Bisnis.com, JAKARTA - Perum Bulog akan memperkuat fungsi sebagai lembaga negara yang bertugas menjaga ketersediaan, keterjangakauan, dan stabilisasi bahan pangan pokok dengan memperkuat instrumen dan infrastruktur lembaga tersebut.
Direktur Utama Perum Bulog Djarot Kusumayakti mengatakan salah satu yang menjadi fokus target Perum Bulog untuk tahun ini yaitu tercapainya pengadaan gabah dan beras sebanyak total 4 juta ton untuk memastikan ketersediaan pangan di tengah ketidakpastian iklim global.
Pencapaian target penyerapan beras dan gabah juga menjadi fokus Bulog mengingat pada tahun-tahun sebelumnya target kerap tidak tercapai. Pada 2015 misalnya, Bulog menyerap total 3,2 juta ton beras atau sekitar 73% dari target tahun tersebut.
"Upaya optimal yang kami lakukan semester lalu ternyata belum mampu membuat target penyerapan tercapai. Kami hanya mampu menyerap 3,2 juta ton beras atau 73% dari target dan penyalurannya 3,2 juta ton, hanya 86% dari target," ungkap Djarot dalam konferensi pers di Jakarta, Kamis (21/1).
Meski demikian, Djarot mengatakan ada beberapa catatan yang masih menjadi tantangan Bulog dalam melakukan penyerapan beras tahun ini.
Pertama, soal ketidakpastian fenomena iklim yang secara langsung akan berdampak langsung pada kinerja produksi gabah dan beras di dalam negeri sehingga memengaruhi angka pengadaan Perum Bulog. Hari ini el nino belum selesai, ke depan akan ada la nina. Ini bukan pekerjaan mudah, katanya.
Kedua, penetapan harga pembelian pemerintah (HPP) yang masih dipatok hnya satu harga. Padahal, harga beras sepanjang tahun amat fluktuatif, tergantung pada musim tanamnya. Untuk itu, Djarot mengaku tengah mengajukan fleksibilitas harga beli Bulog.
Djarot mengatakan dia telah mengajukan fleksbilitas pembelian hingga 10% di atas HPP yang ditetapkan pemerintah. Adapun, HPP beras yang diatur dalam Inpres nomor 5 tahun 2015 yaitu Rp7.300. Menurutnya, HPP tersebut hanya sesuai untuk penyerapan beras di musim panen raya.
Kalau saat panen raya, harga itu cukup untuk menyerap beras, karena beras banyak. Tapi kalau saat musim panen gadu, beras sedikit, harganya mahal, maka kami perlu fleksibilitas untuk dapat melakukan penyerapan, jelas Djarot. Menurutnya, fleksibilitas 10% merupakan tingkat kenaikan beras pada umumnya antara musim panen raya ke musim panen gadu.

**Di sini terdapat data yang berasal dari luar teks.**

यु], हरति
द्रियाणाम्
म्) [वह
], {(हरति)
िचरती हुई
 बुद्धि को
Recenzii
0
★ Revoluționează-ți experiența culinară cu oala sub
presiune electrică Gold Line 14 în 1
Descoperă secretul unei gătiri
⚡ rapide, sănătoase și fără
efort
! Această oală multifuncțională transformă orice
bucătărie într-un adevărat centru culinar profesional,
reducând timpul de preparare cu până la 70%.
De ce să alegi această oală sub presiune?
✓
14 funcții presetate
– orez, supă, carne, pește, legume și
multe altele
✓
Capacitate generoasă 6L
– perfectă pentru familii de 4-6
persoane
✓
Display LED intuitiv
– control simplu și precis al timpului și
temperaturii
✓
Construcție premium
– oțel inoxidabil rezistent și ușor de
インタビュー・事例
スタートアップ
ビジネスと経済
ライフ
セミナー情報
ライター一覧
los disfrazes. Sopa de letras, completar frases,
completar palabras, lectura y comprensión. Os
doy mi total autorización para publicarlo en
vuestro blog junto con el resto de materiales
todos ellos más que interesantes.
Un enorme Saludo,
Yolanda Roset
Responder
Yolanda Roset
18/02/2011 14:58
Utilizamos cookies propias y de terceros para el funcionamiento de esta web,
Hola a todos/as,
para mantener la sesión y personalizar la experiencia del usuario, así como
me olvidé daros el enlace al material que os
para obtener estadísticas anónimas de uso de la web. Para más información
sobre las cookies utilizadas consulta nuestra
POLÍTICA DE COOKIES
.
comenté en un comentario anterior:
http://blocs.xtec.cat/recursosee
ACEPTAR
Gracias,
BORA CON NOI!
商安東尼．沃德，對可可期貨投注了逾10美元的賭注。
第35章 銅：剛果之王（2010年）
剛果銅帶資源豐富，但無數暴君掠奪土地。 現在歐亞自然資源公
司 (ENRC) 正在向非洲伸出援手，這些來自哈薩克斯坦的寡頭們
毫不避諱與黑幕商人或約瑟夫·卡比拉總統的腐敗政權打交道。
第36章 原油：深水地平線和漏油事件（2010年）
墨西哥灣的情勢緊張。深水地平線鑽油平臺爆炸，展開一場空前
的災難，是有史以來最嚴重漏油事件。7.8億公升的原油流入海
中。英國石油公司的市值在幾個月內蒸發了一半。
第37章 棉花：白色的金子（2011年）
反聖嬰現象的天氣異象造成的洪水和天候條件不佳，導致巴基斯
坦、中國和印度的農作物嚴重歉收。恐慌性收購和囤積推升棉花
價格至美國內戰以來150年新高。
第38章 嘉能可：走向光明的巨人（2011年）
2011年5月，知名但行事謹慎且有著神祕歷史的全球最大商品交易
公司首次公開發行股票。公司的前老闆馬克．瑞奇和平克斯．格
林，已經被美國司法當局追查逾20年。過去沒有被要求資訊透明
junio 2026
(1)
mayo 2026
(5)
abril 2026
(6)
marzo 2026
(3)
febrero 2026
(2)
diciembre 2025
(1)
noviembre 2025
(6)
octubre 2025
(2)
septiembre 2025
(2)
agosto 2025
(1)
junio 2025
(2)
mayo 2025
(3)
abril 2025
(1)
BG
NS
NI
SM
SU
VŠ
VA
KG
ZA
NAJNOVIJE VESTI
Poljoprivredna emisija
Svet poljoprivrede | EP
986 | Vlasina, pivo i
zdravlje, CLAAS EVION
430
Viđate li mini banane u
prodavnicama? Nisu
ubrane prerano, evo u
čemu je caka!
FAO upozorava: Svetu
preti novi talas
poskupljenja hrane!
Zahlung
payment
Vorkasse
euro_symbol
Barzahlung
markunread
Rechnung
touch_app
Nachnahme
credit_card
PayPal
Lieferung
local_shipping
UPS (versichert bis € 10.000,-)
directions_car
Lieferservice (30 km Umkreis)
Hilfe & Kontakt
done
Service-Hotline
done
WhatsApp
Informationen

Ketiga, persoalan infrastruktur. Djarot menyampaikan selama ini ketiadaan infrastruktur membuat Bulog terbatas dalam melakukan fungsi penyerapan. Dia mencontohkan, Bulog tidak dapat menyerap beras petani langsung karena kadar airnya tinggi, sedangkan Bulog tidak memiliki mesin pengering.
Terkait infrastruktur, Direktur Keuangan Perum Bulog Iryanto Hutagaol menyampaikan lembaga itu akan bergantung pada dana penyertaan modal negara (PMN) untuk dapat menggenjot realisasi pembangunannya.
Bulog telah menyusun rencana pembangunan infrastruktur senilai Rp2,6 triliun saat PMN telah disalurkan. Tapi kami sudah canangkan [dari biaya internal] sebesar Rp561 miliar untuk tahun ini. Kalaupun PMN masuk, itu realisasinya pada akhir tahun ini atau 2017, terang Iryanto.
Beberapa infrastruktur yang kini tengah dirintis Bulog misalnyadrying centre, rice milling unit (RMU)yang modern, dancold storage.